Ask HN: What do engineers prefer in terms of project management? - antjanus
======
shubb
Don't do process for its own sake. Before you do any practice, understand what
it is for, and what you hope to get out of it. Trial it and abandon if is more
effort than reward.

Make doing the right thing easy. Commits to source control should be easy
because people do them a lot. Same with writing tests.

Make doing risky things slow. Deploying to live should involve some checklists
and "management sign off" because you want people to slow down and think about
whether they are about to fuck up. Ditto anything that could sink your
business or unexpectedly cost a lot of money.

If you are delivering contracts, and a lot of enterprise sales involve these,
then you signed up to deliver something. Track what that thing is, and have a
way of proving you delivered it.

Some people genuinely enjoy filling out repetitive forms. They also enjoy
writing them and getting doing one accepted as part of your project cycle.
Spot these people by boilerplate to content ratio in the documents they are
writing. Keep them away from core development.

Don't cargo cult. Don't re-invent the wheel. Use tools that don't get in the
way.

It is useful for teams of 4 or more / mixed abilities to have a process just
so everyone knows what they are doing and doesn't have to think about it.
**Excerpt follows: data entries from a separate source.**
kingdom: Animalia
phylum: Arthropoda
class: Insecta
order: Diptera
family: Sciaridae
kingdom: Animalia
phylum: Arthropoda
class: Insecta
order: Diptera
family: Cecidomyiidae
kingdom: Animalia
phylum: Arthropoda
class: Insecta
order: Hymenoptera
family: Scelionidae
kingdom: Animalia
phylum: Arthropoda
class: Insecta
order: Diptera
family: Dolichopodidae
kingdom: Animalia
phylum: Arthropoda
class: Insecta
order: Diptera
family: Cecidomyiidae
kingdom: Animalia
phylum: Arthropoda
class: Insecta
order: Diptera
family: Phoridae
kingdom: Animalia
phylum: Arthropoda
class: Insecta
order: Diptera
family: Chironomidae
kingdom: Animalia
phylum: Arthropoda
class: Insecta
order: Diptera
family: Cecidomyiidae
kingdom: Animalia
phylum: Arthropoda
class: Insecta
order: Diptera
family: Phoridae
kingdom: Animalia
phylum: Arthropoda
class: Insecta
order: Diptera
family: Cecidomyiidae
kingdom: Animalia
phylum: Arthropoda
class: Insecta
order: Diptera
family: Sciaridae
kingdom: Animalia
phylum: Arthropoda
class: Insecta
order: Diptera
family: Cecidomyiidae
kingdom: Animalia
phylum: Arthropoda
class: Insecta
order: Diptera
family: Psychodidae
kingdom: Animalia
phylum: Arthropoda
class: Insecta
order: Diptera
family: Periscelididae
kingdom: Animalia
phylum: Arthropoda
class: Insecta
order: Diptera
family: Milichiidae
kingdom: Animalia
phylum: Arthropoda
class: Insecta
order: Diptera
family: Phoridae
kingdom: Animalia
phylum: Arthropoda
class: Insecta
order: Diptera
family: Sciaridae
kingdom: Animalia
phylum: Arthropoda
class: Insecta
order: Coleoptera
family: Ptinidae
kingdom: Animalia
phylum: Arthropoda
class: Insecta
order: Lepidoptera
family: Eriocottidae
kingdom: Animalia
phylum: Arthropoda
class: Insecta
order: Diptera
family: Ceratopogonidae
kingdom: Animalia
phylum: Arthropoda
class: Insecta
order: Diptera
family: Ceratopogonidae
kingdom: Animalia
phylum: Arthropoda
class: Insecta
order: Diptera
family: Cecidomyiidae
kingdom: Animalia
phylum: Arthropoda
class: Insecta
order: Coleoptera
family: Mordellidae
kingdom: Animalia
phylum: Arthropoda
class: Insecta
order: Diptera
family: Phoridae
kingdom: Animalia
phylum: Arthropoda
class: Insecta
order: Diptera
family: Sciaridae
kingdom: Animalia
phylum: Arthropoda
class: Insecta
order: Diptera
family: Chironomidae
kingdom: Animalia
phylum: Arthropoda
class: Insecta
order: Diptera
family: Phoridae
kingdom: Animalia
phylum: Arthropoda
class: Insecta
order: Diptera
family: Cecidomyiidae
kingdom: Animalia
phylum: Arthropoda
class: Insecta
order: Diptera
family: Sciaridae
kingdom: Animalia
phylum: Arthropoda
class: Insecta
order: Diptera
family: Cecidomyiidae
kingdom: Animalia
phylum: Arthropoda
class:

If
you are in that kind of situation, just do scrum with actual postit notes for
a couple months, then start dropping some bits and using tools for others.
Scrum is only a good estimating tool if your developers don't do operations
too. Less people than that (even as a team within a larger company), can
probably get away with just talking, shared todo lists.

------
sdegutis
"The simplest thing that works and still meets all legitimately needed
requirements."